People Hearing Without Listening

Contra the dogged rhetoric of the president’s domestic nemeses, the Big Lie of the war in Iraq has been the insistent obliviousness to the arguments on which the war was founded. The case for the war consisted of three mutually supportive notions, and all have largely been borne out — with the complications attendant to any war-related endeavor:

  • WMDs:
    • Saddam had had and used WMDs in the past, he had a proven desire to possess them in greater potency and quantity, and he was defying weapons inspectors. In a post-9/11 world, we simply could not allow Iraq to achieve a substantial WMD capability.
    • After the initial rush to Baghdad, we found scrupulously destroyed document libraries, and we suspect that some materials were moved out of the country. Most importantly, however, we learned that Saddam had left his WMD machine primed and ready to move forward at full speed once sanctions ended — and let’s not forget that (in part because of oil-for-food bribes) the sanction regimen was coming under increasing international pressure.
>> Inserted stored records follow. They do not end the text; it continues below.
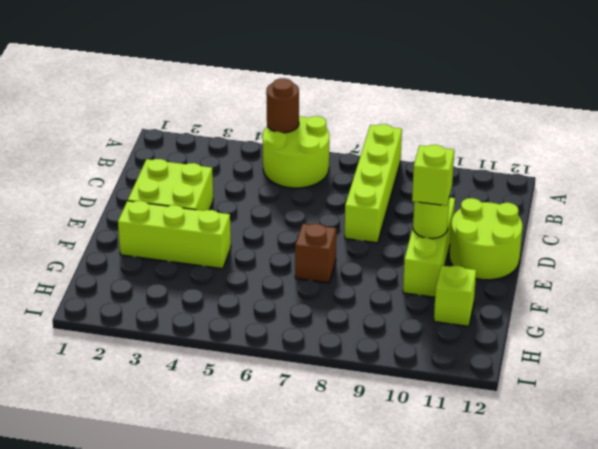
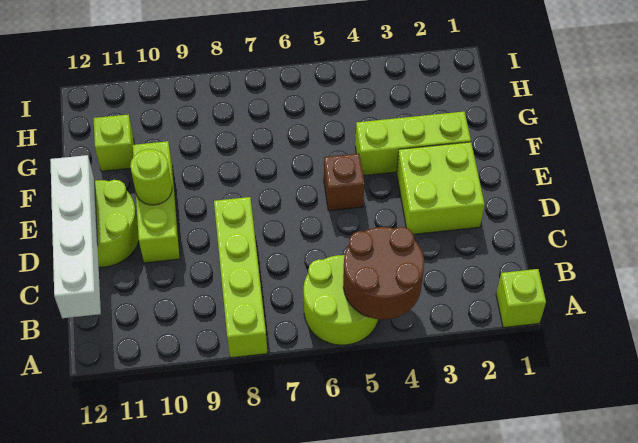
brown round brick A5 level 2 -> brown round brick A4:B5 level 2
none -> white brick B12:E12 level 2
lime brick E10 level 3 -> lime brick A1 level 1
brown brick F7 level 1 -> brown brick E5 level 1

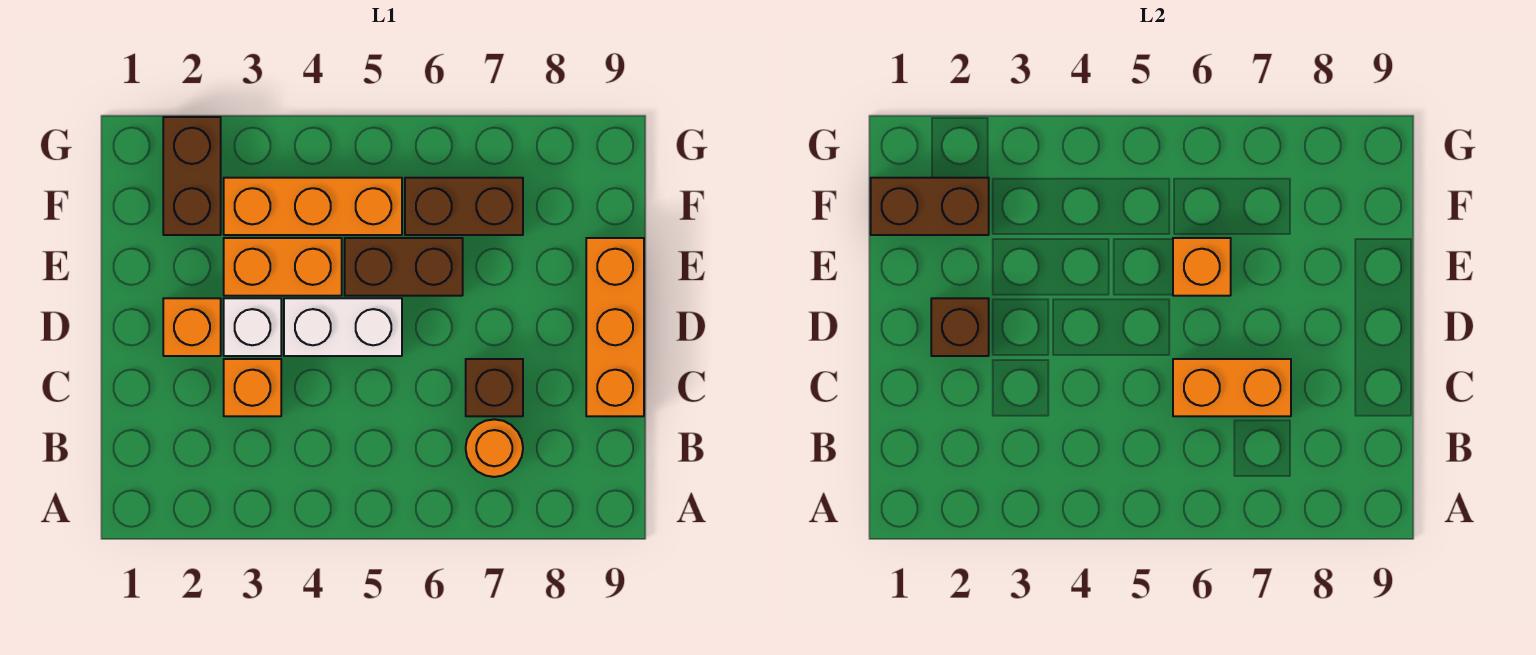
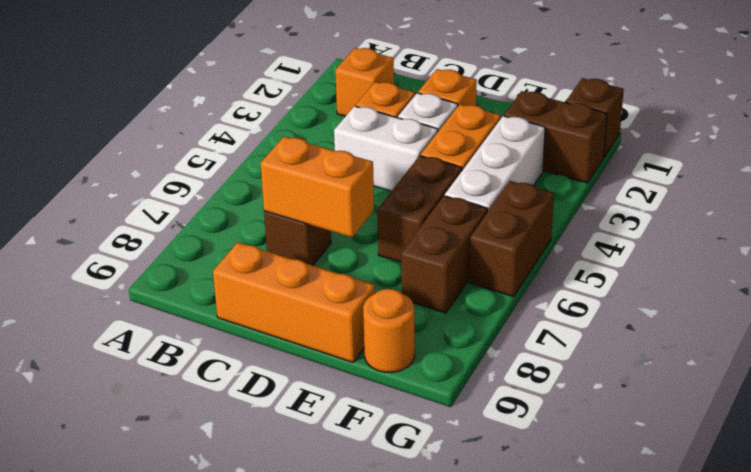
orange round brick B7 level 1 -> orange round brick F9 level 1
orange brick C6:C7 level 2 -> orange brick C7:D7 level 2
brown brick D2 level 2 -> brown brick G1 level 1
white brick D4:D5 level 1 -> white brick C4:D4 level 1
orange brick E6 level 2 -> orange brick B2 level 1
brown brick F1:F2 level 2 -> brown brick G5:G6 level 1
orange brick F3:F5 level 1 -> white brick F3:F5 level 1

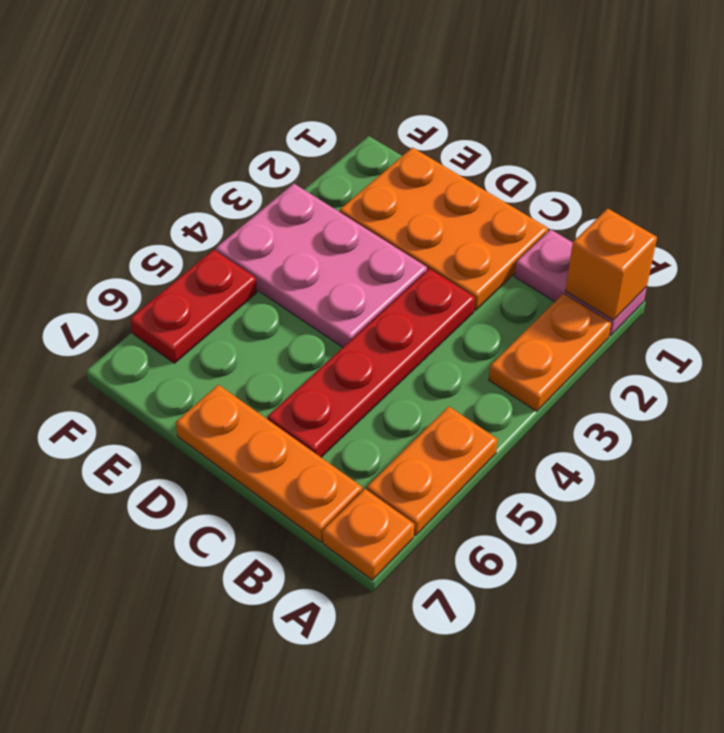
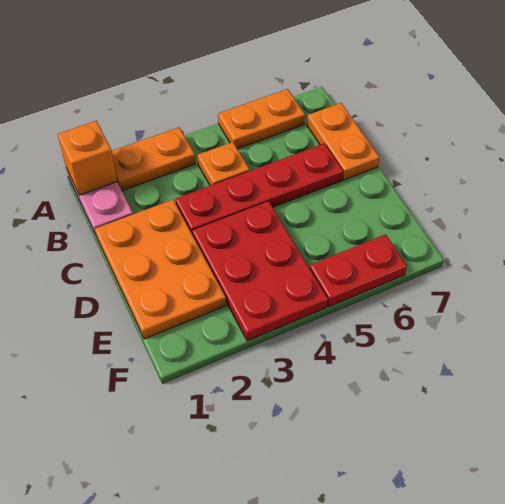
orange plate A7 level 1 -> orange plate B4 level 1
orange plate B7:D7 level 1 -> orange plate B7:C7 level 1
pink plate D3:F4 level 1 -> red plate D3:F4 level 1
The long and short of it is that Saddam would have had biological and chemical WMD stockpiles within months of the end of sanctions and nuclear capabilities perhaps within a few years.
  • Terrorist links:
    • Saddam was more than likely working with terrorists in some capacity, he certainly felt them to be allies in his war against us, and we could not risk his using them to attack us anonymously.
    • Because of deliberate obfuscation on the part of anti-war leaders and their media sympathizers (and the inexplicable passivity of the Bush administration), many people appear to have an incorrect understanding of what meaning of “no links” has actually not been disproven. Hussein harbored terrorists; he trained them. He had links to various organizations, particularly among those that focus on attacking Israel, but also with al Qaeda. There are, however, no proven links between Saddam and the 9/11 attack (although I, for one, suspect that there were such links).
  • Liberation and the establishment of democracy:
    • Apart from the moral call to help a nation of people to escape from tyranny, freeing the Iraqi people and establishing a relatively free country in the heart of the Middle East would likely win us a valuably positioned ally and would hopefully begin a conflagration of freedom that would sweep through one of the world’s most oppressed regions.
    • Iraqis welcomed us, and the great majority are going about building their lives as free people. The process of establishing a stable democracy is a long and difficult one, but signs are positive that some version is possible in Iraq. As for the conflagration of freedom, I’d suggest that there’s a reason that Iran has been increasingly hostile against the West, as well as against its own people. Revolution requires time to simmer.